Canadian Adverse Reaction Newsletter
Volume 13, Number 3, July 2003

Gatifloxacin (Tequin™) is a broad-spectrum antibacterial fluoroquinolone with activity against gram-negative and gram-positive aerobic and anaerobic microorganisms and is also effective against clinically important atypical microorganisms.¹ Health Canada's database of spontaneous reports of adverse reactions indicates that hypoglycemia and hyperglycemia have been reported more frequently with gatifloxacin than with other quinolone antibiotics. Case reports of hypoglycemia associated with gatifloxacin have also been published.^2-5 The Canadian product monograph for Tequin™ was recently updated in response to reported cases of serious, and in some cases life-threatening, disturbances of glucose homeostasis.¹

Health Canada received 28 reports of abnormal glucose metabolism associated with gatifloxacin (44% of total reports received for the drug) from Feb. 21, 2001 (the date marketed in Canada), to Feb. 28, 2003: 19 were of hypoglycemia, 7 were of hyperglycemia and 2 were of both hypoglycemia and hyperglycemia (Table 1). Twenty-five of the cases involved patients with type 2 diabetes (determined from the patient's history or use of concomitant medications), 2 involved nondiabetic patients, and in 1 case the diabetic status was unknown. The 28 cases were serious, and 19 of the patients were admitted to hospital or had a prolonged hospital stay because of the reaction. The 2 patients who died (86 and 102 years of age) had hyperglycemia, no prior history of diabetes and decreased renal function at the time of the reaction.

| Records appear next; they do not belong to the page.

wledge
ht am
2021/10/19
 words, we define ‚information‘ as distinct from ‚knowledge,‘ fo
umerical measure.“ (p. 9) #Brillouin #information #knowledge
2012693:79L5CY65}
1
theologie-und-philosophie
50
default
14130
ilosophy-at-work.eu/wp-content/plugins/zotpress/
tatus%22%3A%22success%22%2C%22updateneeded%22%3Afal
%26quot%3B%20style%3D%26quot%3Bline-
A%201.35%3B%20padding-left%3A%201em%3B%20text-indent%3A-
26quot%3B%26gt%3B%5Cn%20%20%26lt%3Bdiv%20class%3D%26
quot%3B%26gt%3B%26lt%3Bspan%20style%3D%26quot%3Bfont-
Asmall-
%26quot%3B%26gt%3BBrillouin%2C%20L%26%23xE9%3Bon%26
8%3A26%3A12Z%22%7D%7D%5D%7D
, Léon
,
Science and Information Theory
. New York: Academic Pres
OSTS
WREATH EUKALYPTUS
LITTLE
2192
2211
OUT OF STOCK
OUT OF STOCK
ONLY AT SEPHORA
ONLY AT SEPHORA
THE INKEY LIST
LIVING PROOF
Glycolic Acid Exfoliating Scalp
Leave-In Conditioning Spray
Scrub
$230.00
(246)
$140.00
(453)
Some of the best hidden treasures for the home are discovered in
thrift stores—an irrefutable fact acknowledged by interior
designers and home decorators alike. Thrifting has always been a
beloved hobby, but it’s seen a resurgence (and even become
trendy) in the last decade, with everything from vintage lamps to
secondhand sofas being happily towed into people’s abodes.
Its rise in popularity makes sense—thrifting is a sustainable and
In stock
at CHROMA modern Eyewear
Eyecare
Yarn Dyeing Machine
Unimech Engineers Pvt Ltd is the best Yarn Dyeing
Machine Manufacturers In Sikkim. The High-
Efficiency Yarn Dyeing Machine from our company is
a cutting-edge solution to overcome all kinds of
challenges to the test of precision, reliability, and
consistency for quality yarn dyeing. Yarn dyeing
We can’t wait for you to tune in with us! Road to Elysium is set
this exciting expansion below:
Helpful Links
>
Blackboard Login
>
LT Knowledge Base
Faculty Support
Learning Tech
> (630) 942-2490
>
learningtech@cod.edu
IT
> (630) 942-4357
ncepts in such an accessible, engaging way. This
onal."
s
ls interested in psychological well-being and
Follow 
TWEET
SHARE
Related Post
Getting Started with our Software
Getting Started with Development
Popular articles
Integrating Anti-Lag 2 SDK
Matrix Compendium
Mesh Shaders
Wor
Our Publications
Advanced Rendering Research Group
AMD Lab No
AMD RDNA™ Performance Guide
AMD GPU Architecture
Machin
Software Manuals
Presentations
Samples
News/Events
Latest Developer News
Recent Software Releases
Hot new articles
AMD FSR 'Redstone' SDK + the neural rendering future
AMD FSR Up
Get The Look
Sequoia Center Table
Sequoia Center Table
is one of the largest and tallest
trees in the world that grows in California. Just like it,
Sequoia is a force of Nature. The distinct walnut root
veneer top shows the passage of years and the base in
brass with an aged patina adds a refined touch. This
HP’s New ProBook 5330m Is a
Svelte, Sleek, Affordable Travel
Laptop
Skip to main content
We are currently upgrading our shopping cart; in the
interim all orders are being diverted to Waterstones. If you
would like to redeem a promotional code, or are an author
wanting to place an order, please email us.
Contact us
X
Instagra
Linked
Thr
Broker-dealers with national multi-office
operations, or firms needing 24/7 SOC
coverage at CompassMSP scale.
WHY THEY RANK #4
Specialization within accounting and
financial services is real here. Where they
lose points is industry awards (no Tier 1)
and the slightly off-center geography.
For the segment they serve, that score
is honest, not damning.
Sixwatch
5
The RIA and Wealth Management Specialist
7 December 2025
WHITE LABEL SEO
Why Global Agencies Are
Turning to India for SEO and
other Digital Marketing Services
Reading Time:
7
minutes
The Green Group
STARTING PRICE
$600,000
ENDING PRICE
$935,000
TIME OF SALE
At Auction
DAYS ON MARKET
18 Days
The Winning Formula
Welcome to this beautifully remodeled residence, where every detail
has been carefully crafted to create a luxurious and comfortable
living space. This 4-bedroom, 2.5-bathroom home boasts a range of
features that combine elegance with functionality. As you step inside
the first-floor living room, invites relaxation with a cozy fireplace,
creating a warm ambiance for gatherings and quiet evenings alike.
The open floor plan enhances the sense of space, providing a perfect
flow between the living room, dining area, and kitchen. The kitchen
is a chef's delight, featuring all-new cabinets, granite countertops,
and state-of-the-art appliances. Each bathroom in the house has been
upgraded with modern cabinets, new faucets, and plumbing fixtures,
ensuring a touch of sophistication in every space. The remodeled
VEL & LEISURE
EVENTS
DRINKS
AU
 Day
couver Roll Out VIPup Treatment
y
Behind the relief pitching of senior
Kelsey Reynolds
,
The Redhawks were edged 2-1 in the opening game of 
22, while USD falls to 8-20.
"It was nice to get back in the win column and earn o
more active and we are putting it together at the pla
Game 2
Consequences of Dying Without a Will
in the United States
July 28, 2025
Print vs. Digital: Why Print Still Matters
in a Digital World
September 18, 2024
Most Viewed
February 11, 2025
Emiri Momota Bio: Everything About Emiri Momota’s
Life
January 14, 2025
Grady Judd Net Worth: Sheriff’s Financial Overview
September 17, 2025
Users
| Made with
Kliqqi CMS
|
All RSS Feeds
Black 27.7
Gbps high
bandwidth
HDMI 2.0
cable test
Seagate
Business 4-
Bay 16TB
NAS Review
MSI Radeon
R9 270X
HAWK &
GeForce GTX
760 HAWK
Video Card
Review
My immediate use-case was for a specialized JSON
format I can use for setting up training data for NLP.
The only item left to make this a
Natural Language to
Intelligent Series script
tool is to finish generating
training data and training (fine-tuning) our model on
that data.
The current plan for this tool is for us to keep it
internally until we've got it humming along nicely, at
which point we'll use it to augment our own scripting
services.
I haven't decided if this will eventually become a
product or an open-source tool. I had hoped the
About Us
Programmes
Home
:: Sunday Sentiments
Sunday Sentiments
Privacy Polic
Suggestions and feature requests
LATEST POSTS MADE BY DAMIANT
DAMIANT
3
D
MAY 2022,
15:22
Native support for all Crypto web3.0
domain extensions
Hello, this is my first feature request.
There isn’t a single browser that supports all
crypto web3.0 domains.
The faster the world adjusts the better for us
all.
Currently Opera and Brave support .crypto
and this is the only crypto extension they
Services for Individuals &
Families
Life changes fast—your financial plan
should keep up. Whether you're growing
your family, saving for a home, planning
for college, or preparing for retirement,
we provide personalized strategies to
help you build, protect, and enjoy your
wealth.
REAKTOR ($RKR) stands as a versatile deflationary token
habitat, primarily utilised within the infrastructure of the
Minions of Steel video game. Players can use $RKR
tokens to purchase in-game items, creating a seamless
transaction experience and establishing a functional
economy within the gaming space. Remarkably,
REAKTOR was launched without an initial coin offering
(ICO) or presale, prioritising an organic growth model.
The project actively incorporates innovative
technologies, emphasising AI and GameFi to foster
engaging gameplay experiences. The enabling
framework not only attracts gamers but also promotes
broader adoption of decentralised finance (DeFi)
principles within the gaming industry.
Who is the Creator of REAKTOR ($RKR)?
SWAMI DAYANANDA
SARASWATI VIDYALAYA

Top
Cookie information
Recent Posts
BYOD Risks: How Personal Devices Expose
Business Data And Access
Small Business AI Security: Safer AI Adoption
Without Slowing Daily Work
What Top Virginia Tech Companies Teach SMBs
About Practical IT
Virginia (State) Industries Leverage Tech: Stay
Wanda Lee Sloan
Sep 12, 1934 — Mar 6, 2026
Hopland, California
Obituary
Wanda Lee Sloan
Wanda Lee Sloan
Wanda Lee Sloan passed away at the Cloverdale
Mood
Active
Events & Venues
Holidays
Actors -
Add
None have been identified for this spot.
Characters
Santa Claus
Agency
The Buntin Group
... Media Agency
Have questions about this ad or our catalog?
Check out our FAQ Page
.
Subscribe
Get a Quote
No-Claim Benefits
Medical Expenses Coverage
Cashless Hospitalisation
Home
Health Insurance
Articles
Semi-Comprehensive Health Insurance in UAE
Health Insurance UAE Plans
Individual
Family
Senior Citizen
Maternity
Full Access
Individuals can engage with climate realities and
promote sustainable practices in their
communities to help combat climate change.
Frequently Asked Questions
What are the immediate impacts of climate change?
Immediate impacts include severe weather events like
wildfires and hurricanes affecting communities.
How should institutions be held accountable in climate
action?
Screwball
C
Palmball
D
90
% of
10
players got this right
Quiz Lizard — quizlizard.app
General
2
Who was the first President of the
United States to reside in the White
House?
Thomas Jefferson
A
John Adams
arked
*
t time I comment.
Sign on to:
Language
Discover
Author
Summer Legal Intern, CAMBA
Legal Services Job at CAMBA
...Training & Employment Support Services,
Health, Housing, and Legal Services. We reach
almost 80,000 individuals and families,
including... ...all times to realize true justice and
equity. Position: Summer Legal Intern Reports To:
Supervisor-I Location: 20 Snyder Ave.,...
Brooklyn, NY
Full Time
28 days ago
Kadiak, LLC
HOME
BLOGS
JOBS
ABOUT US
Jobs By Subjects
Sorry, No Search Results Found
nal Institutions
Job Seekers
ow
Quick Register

Concomitant use of hypoglycemic agents was noted in 18 of the 19 cases in which a hypoglycemic reaction was reported. The exact mechanism of hypoglycemia is unknown, but some hypotheses include a possible increase in the serum insulin level following the administration of gatifloxacin or the existence of a possible interaction between glyburide and gatifloxacin.^2-5

A postmarketing study of gatifloxacin involving more than 15 000 patients reported an incidence of hypoglycemic events of 0.3 per 1000 among nondiabetic patients and 6.4 per 1000 among diabetic patients.¹ The corresponding rates for hyperglycemia were 0.07 per 1000 and 13 per 1000. All of these cases were reversible with appropriate treatment, which included the discontinuation of gatifloxacin.¹

Key points¹

• Hypoglycemia and hyperglycemia have been reported following the use of gatifloxacin, usually but not always in diabetic patients.
• Hypoglycemic reactions frequently occurred within the first day of therapy and usually within 3 days. These reactions were reported in diabetic patients receiving either sulfonylurea or non-sulfonylurea oral hypoglycemic medications.
• Most hyperglycemic reactions occurred 4 to 10 days after the start of therapy; very elderly patients (> 75 years of age) who may have unrecognized diabetes, age-related decrease in renal function or underlying medical problems or are taking concomitant medications associated with hyperglycemia may be at particular risk.
• Blood glucose levels should be monitored carefully when gatifloxacin is used in diabetic patients.
• Gatifloxacin therapy should be stopped and appropriate treatment started immediately if any signs or symptoms of hypoglycemia or hyperglycemia appear.
• Gatifloxacin is mainly eliminated by the kidneys; therefore, a reduced dosage is recommended in patients with a creatinine clearance of less than 0.67 mL/s (40 mL/min).
• Patients should be educated about these possible adverse reactions with gatifloxacin.